This is me reviewing the films I've seen at this year's NewFest LGBTQ Film Festival. Click here for my other reviews of the festival.
As I mentioned yesterday, we're getting down to the wire and it's a bit of a race to get in a few more screenings before the end of the festival which explains why I ended up seeing four full-length films plus a webseries. Apologies in advance for the slightly shorter reviews.
DRY WIND (dir. Daniel Nolasco)
This movie is for everyone who yearned for the Tom of Finland aesthetics which they didn't get from that 2017 Tom of Finland movie. It's hot, a little disturbing, and a lot sexy. The neon-tinged look and feel of the film perfectly complement the often sensual, sometimes haunting images of gay fantasia brought to life here. Its decision to center the film on a regular factory worker whose spectrum of emotions (lust, ecstacy, longing, jealousy, fear, regret) we latch on to is quite well-done. But while the movie's style speaks for itself, DRY WIND comes up short trying to wrap it all up at the end. Technically it ends in a sort of a happy ending, but the journey to get there is muddier than expected.

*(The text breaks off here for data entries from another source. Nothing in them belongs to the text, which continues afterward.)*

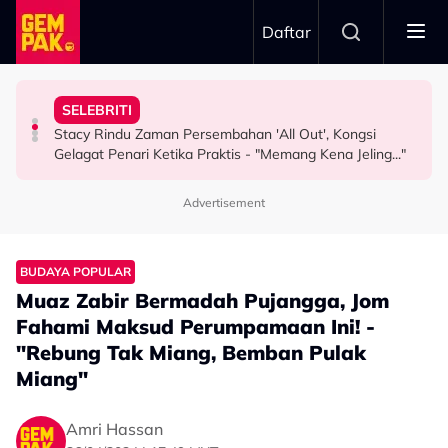
Skip to main content
Daftar
Misha Omar: “Gone Too Soon”
"Ini Namanya Penyanyi Yang..."
Nama…
SELEBRITI
Pengarah Muzik, Komposer Sze Wan Meninggal Dunia,
Bukan Penyanyi Ego, Adzrin Adzhar 'Back-Up' Awie -
Intan Najuwa Timang Anak Perempuan Kedua, Beri
Stacy Rindu Zaman Persembahan 'All Out', Kongsi
HIBURAN
SELEBRITI
HIBURAN
Gelagat Penari Ketika Praktis - "Memang Kena Jeling..."
Advertisement
BUDAYA POPULAR
Muaz Zabir Bermadah Pujangga, Jom
Fahami Maksud Perumpamaan Ini! -
"Rebung Tak Miang, Bemban Pulak
Miang"
Amri Hassan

GOSSAMER FOLDS (dir. Lisa Donato)
Beautifully told with a couple of breakthrough performances and a kicker of an ending, this film is so full of heart, it's impossible not to love. When precocious, dictionary-loving 10-year-old Tate is relocated by his parents to the suburbs, he starts an unlikely friendship with next-door neighbor and bigger-than-life Gossamer who is confident in the decisions she has made and in the dreams she wants to achieve. Jackson Robert Scott and Alexandra Grey, as Tate and Gossamer respectively, absolutely crackle on the screen as they both grapple, apart and together, a world that is increasingly hostile to what they imagine their life should be. GOSSAMER FOLDS is an excellent addition to the well-worn "unlikely friendship from two different worlds" film genre like this year's acclaimed Driveways. I cried at the end.
THE OBITUARY OF TUNDE JOHNSON (dir. Ali LeRoi)
I'm a big fan of time-loop films and often intrigue to see how filmmakers put their own twist on this category of movies. In THE OBITUARY OF TUNDE JOHNSON, writer Stanley Kalu mines the tragic reality of Black people experiencing police brutality as we see the titular character of Tunde, played by the excellent Steven Silver, die over and over again by cops only to wake up anew to repeat the day. It's not an easy watch and the repetition doesn't make it any easier. In fact, as Tunde repeats his day, things don't repeat in the same manner as in many time-loop situations. A handful of things are generally constant like him coming out to his parents, spending time with his closeted jock boyfriend, and dealing with his best friend, but they all never progress exactly the same each time. That's where the movie falls apart a bit as the time-loop aspect isn't given enough structure and logic for it to have narrative weight or cohesion especially by the film's choice for how it ends. Still, I admire it for doing something different and doing so it with such a tricky, but timely and powerful subject matter.
KELET (dir. Susani Mahadura)
Kelet is a Somali-born trans woman who now lives in Finland trying to make it as a model. Through her own words and reflections of her life and her choices, we get an intimate glimpse into the amazing strength she has to come out as trans, cut ties with non-supportive family, move to a new country, and gain more traction as model. This inviting documentary is disarming in the quiet vulnerability and searing honesty of its subject matter. Looking forward for the rest of her journey.
DINETTE (dir. Shaina Feinberg)
This is a webseries about a group of women connected by a local restaurant where they hang out as a safe space and the trials and laughs they go through to hold on to it for as long as they can. The characters are delightful and most of the dialogue are just hysterical, but even at less than an hour total, this 6-episode series weirdly feels like it didn't have enough story to tell. If there's a new season, I hope they work on the plotting a bit more, because the cast is aces.
I likely won't be able to see anything tomorrow, but after that there's two more days. Already freaking out about which final movies to see!